The Paschal Candlestick and Gothic Baldachin
“Candlestick” is a bit of a misnomer in this case considering the “stick” is closer in size to the trunk of a small tree. Towering nearly 20 feet above the ground, it was carved with scenes of Christ’s passion by Nicolo di Angelo and Pietro Vassalletto. Around the base the Whore of Babylon – one of those delightful, Christian symbols of the Antichrist – rides a giant monster; a depiction that has thrilled both the pious and non-believers for centuries.
Featuring less doom but a pleasing dash of gothic gloom, Arnolfo di Cambio carved a wood baldachin for the church. It’s one of the few examples of highly celebrated gothic art in Rome and also the first baldachin to be decorated with sculptures of people.
When the church burned down in 1823, Pope Leo XII sent out a global call for donations to rebuild. Technically, he was only speaking to his fellow Catholics but he received a few surprise donations that still stand out today. Tsar Nicholas I sent blocks of malachite and lapis lazuli that ended up in two altars in the transept. King Fuad I of Egypt gave columns and windows of alabaster. Also, Egypt’s vice-king, Mohamed Ali, sent columns. These donations and many other less famous ones made this Rome’s most wide-ranging and important building project in the 18th century.

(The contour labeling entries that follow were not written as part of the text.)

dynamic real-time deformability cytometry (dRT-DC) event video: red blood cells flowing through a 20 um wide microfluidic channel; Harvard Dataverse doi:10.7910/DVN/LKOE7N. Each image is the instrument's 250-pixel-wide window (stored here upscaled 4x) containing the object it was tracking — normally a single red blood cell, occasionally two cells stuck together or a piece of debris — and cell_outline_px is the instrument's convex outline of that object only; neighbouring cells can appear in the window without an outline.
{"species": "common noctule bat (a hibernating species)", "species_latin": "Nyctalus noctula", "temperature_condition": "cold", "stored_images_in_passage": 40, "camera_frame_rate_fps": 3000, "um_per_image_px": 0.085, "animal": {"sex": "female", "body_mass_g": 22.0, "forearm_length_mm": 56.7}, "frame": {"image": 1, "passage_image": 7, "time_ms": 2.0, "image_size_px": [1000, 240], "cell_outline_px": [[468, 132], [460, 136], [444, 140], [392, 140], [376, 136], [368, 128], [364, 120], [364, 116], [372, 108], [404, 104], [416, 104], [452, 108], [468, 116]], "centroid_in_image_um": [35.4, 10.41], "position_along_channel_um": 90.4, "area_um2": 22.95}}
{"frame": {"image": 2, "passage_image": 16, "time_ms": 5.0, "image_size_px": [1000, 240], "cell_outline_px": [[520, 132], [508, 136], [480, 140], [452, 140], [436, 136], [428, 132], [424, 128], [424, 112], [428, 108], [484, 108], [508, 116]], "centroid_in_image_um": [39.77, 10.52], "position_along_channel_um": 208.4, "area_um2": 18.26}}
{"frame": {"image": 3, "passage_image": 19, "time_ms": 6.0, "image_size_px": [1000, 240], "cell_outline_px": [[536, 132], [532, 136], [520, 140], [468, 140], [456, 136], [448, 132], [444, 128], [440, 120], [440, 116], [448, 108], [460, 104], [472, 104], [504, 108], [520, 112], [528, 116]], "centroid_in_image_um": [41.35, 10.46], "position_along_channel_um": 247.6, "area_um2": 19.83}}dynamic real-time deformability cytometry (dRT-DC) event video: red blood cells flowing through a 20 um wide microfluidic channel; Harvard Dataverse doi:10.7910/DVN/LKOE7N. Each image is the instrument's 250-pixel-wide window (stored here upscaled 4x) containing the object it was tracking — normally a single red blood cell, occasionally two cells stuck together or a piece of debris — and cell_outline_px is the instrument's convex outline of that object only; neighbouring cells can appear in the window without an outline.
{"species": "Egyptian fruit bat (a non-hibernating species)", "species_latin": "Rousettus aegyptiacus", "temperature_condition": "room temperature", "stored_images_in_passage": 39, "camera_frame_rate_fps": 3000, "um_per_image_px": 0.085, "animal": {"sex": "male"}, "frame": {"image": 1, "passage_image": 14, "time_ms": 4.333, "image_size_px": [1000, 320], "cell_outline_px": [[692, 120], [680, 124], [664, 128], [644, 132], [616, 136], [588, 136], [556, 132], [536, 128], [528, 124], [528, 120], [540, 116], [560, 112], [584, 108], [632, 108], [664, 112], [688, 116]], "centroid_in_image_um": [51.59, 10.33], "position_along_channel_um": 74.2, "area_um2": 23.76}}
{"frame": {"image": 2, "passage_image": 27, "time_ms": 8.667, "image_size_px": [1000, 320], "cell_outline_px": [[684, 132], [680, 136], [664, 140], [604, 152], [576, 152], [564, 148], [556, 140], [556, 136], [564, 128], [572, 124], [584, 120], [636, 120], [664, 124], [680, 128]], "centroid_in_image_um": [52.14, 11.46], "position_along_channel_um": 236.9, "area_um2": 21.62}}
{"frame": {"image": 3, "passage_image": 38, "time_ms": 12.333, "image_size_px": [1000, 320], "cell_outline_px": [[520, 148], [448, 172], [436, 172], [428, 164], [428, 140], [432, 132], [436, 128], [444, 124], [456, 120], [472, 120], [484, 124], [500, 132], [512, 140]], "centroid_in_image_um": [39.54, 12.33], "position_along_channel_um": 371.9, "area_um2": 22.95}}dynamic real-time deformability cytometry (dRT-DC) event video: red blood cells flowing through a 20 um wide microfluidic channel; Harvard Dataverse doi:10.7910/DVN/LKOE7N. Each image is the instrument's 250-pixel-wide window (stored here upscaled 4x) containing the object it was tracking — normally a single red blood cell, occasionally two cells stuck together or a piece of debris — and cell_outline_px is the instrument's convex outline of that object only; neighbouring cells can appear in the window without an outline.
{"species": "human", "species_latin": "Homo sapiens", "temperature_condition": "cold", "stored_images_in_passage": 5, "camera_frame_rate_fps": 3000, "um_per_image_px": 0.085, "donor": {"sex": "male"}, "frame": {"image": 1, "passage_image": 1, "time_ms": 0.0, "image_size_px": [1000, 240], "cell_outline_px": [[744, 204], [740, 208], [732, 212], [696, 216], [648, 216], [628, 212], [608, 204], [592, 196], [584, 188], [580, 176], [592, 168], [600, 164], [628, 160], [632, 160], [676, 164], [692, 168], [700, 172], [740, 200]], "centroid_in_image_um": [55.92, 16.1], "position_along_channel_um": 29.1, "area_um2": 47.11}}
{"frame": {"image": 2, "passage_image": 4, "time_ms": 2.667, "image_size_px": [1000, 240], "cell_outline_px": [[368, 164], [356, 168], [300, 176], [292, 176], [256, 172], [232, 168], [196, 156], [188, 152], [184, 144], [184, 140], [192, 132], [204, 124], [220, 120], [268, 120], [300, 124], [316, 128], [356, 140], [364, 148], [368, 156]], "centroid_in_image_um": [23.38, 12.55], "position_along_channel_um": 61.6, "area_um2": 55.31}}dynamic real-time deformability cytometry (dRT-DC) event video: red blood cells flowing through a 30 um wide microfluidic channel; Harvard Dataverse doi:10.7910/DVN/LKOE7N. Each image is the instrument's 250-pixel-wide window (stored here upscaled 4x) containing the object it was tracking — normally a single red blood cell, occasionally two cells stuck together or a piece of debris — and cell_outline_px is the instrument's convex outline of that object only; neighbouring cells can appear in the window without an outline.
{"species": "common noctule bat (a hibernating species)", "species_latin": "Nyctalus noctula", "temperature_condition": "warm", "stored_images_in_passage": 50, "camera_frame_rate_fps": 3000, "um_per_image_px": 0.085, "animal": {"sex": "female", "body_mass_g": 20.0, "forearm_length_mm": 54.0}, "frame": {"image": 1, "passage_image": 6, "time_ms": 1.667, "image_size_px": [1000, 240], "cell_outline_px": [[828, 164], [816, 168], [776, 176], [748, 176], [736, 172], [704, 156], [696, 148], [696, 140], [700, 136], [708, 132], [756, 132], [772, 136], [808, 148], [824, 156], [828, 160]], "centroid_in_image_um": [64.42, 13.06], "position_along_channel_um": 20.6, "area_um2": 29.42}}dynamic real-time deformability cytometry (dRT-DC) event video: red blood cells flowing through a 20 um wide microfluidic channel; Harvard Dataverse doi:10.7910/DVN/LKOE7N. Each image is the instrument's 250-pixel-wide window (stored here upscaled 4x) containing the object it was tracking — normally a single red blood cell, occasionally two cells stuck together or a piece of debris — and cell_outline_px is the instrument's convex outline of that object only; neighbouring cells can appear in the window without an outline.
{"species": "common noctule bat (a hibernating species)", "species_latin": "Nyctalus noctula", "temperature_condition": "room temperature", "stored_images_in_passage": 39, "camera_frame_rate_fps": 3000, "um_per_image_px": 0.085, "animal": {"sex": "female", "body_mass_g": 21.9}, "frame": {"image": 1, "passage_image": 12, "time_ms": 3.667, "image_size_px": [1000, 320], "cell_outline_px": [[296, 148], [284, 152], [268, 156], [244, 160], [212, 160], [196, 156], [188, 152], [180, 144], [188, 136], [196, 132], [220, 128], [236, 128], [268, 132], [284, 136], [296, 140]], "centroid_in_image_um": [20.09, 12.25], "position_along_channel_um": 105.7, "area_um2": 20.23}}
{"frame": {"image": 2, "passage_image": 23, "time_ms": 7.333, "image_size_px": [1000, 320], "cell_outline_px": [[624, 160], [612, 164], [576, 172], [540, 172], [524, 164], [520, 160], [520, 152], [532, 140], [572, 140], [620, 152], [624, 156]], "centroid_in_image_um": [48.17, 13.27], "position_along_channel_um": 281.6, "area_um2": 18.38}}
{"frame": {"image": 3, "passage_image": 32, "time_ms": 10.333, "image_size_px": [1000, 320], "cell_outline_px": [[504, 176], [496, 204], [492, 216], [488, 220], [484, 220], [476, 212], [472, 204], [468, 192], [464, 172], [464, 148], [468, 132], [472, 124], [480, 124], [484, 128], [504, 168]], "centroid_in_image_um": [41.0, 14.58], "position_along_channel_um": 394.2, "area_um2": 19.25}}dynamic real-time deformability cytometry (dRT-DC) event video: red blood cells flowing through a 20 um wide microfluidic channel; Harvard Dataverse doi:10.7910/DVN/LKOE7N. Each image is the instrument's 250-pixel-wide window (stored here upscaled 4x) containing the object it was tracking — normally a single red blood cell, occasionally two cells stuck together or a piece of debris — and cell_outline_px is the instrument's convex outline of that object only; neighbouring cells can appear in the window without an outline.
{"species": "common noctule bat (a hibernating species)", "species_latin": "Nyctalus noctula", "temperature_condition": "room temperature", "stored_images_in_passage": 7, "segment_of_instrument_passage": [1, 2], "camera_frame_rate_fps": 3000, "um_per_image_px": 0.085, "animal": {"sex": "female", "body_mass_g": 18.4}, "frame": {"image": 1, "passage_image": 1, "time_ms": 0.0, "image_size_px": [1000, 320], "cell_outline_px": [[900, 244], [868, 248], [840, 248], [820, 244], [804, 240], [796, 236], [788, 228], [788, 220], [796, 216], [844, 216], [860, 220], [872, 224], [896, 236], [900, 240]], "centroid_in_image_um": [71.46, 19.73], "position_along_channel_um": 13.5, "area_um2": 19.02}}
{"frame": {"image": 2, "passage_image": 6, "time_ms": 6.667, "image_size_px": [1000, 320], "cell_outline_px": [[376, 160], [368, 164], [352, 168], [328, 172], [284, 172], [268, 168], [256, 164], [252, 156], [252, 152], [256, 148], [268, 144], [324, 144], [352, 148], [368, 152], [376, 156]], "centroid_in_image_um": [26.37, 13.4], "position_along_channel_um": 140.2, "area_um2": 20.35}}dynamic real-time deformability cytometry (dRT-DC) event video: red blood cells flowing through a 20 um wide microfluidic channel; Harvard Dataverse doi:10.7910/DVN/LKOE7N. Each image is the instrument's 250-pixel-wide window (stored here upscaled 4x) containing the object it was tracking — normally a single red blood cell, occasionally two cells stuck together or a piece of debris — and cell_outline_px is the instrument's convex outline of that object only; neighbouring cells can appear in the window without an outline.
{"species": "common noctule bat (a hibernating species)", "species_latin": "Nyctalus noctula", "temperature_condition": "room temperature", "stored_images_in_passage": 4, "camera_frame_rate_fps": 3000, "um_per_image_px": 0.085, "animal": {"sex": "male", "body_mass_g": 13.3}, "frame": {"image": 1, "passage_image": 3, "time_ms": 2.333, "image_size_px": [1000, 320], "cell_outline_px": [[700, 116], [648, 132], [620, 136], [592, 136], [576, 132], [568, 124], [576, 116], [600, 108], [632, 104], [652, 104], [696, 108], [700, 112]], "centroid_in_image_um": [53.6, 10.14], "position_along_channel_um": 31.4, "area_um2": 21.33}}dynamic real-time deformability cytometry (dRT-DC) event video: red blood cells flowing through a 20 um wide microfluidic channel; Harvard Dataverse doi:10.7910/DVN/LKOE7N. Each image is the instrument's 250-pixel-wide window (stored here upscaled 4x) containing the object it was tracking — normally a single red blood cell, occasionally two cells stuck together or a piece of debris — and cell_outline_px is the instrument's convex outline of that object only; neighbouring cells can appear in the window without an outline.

Mosaics make up the main wall decorations in St. Paul Outside the Walls. The mosaic on the facade of Christ and the apostles is relatively new (19th century) but it was based on a mural that adorned the original church. Inside the church’s original triumphal arch – one of the other remaining pieces from the old church – is also dripping with heavily restored mosaics. But the most splendid example of mosaic art is the image of Christ surrounded by Peter, Paul, Andrew, and Luke located on the ceiling of the Apse. It was created in 1220 by Venetian artists (whose cultural connection to the art of the old Byzantine empire made them excellent mosaic-layers) and has been one of the church’s main draws ever since.
Finally, and somewhat curiously, the walls are lined with mosaic portraits of every single pope that has ever held the position – 263 in all. 16 spots are still blank, but according to Roman legend, the world will end when the final one is filled.
The Chapel of the Blessed Sacrament
This lovely space, designed by Carlo Maderno, was the only chapel to survive the 1823 fire. It features a treasure trove of venerated objects, like a miraculous crucifix and a wooden statue of St. Paul. If you look closely at the statue you can see where religious pilgrims used to shave pieces off to take home as relics. Don’t get any ideas – trying anything of the sort today would get you into a lot of trouble. Finally, this is the chapel that in 1541, Ignatius Loyola took the oaths that officially established Jesuits as an order of Catholicism.
Tips for Visiting the Basilica of St. Paul Outside the Walls
The Basilica is open every day from 7:00am to 6:30pm.
As a holy place, the Basilica requires visitors to dress appropriately. In practice, this means that both men and women should cover the tops of their legs and shoulders. If wearing shorts that end above the knee it’s acceptable to wrap a sweater or cardigan around your waist.
Entrance to the basilica is free, but if you want to visit the cloisters you need to pay €3.00.
The Best Time to Visit
Although quite popular among religious pilgrims, St. Paul Outside the Walls is not considered one of the main attractions in Rome for the non-religious. This means that there is never a line to enter and it isn’t crowded. Go whenever you want, especially if you would like to escape the madness that can descend on more popular sites during Rome’s infamously-crowded high season.